Antidepressants: Therapeutic use
Last modified: Thursday, 25. December 2008 - 5:49 am
The antidepressants are used to relieve the symptoms of depression, which may include feelings of sadness, helplessness, loss of interest in usual activities, insomnia, loss of energy, problems concentrating, weight loss or gain, and decreased desire to socialize or communicate with others.
The three most common types of depression are major depression, dysthymia, and bipolar disorder. Major depression, which may occur once but usually occurs several times in a person’s life, will interfere with the ability to work, eat, sleep, study, and take pleasure in formerly enjoyed activities. Dysthymia is less severe than major depression but will interfere with feeling good and functioning well. Bipolar disorder (formerly called manic-depression) can be more serious than the other forms of depression. In this illness the person’s mood swings from symptoms of depression to extreme excitement with over-activity and feelings of elation. This type of depression can progress to serious mental illness if not treated.
Depression is twice as common in women than men and may occur with premenstrual syndrome or after childbirth as postpartum depression. Studies have not found any negative effects on the unborn child when the mother takes an antidepressant during the pregnancy, but this is a serious question that needs to be discussed with the physician. Antidepressants are very effective in the treatment of postpartum depression, but because they are secreted in the mother’s milk, the option of breastfeeding is another essential area for discussion and decision. Usually, women are recommended to avoid drug use during pregnancy, including the use of St. John’s wort.
Although less common than in women, about three to four million men have depression, and their rate of suicide is four times that of women. Men’s symptoms of depression may be anger and irritability and be masked by alcohol and drug use.
In addition to the treatment of depression, the Food and Drug Administration (FDA) has approved the (on-label) use of the antidepressants for treatment of panic disorders, obsessive-compulsive disorders, bulimia nervosa, social phobia, and generalized anxiety disorder. And although not the treatment of choice, the tricyclics are sometimes used for enuresis — bed wetting.
A physician may prescribe an antidepressant for an off-label use. These are a variety of problems not specifically mentioned on the drug label. Among these are pain, anxiety, attention deficit hyperactivity disorder, post traumatic stress disorder, premenstrual exaggerated feelings of depression, social phobia, and obsessive-compulsive-related disorders such as compulsive hair pulling, compulsive gambling, compulsive buying, sexual addictions, and kleptomania (compulsive stealing).

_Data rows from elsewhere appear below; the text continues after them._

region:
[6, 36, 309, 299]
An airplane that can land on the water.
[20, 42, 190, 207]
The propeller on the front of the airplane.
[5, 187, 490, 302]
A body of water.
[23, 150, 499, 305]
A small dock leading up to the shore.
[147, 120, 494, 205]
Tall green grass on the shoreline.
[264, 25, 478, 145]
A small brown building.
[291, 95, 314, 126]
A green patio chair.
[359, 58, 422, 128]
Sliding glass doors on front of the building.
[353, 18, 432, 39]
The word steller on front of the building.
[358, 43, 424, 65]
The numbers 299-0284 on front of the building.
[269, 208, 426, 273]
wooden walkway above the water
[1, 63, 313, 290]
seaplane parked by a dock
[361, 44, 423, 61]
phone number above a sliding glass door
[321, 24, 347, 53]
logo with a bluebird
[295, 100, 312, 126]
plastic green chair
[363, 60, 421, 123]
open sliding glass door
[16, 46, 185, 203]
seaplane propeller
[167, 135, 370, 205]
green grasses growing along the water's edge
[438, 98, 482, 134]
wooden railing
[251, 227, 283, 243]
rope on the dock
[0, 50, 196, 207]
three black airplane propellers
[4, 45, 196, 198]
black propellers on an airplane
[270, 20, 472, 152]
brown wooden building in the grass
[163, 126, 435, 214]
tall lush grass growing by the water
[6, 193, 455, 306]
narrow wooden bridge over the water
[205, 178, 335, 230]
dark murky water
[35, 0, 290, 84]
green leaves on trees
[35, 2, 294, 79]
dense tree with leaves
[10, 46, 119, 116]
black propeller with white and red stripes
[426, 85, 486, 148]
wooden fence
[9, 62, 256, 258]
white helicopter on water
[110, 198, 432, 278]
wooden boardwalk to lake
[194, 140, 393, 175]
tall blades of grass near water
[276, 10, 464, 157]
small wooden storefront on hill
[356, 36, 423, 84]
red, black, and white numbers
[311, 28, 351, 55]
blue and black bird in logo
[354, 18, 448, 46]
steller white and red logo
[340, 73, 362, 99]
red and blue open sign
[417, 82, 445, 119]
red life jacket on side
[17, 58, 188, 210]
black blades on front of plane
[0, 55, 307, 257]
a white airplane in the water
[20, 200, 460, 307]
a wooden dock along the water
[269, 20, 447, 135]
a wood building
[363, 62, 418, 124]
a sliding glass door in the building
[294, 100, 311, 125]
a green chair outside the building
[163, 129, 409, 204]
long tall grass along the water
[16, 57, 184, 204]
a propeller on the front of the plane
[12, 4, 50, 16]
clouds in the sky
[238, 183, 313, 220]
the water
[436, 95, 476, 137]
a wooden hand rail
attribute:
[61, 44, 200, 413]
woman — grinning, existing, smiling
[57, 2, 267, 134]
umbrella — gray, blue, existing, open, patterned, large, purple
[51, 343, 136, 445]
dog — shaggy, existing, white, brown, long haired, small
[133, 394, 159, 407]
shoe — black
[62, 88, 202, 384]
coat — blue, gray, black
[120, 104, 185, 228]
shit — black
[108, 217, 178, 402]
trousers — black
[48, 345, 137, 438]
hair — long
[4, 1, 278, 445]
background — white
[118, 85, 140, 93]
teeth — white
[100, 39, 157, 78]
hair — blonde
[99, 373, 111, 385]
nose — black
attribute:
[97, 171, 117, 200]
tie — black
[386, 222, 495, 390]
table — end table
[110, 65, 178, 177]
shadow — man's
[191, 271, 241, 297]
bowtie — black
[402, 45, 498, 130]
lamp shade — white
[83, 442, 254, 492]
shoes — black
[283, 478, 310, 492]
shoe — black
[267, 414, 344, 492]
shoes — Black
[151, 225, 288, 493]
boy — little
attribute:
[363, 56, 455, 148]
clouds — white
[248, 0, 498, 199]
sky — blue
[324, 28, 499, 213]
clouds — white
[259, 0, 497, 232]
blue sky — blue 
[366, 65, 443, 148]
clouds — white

Studies show that the SSRIs may help alcoholics reduce the amount of alcohol they consume and also increase the number of days they can abstain from alcohol. Patients with anorexia nervosa may also be helped by antidepressants. No other treatment has been approved by the FDA for this eating disorder, but the antidepressants are helping patients maintain their weight and avoid relapse.
Because each patient will respond differently to the various antidepressants, the physician may try several — or even combine them — in the search for the most effective treatment for a particular patient.
Although the tricyclic and MAOI antidepressants cause an immediate pharmacologic action (drug reaction in the body), their clinical action (observable reaction) is delayed. This delay can last weeks or even months. This makes it difficult to use these antidepressants to treat severe depression when an immediate response is desired. The more severe cases of depression and other psychiatric and emotional problems may require other treatments in addition to the drug therapy.
The antidepressants have been found effective in post-stroke patients when a positive attitude is needed for recovery. Treating post-stroke depression improves the chances of the patient regaining mental acuity.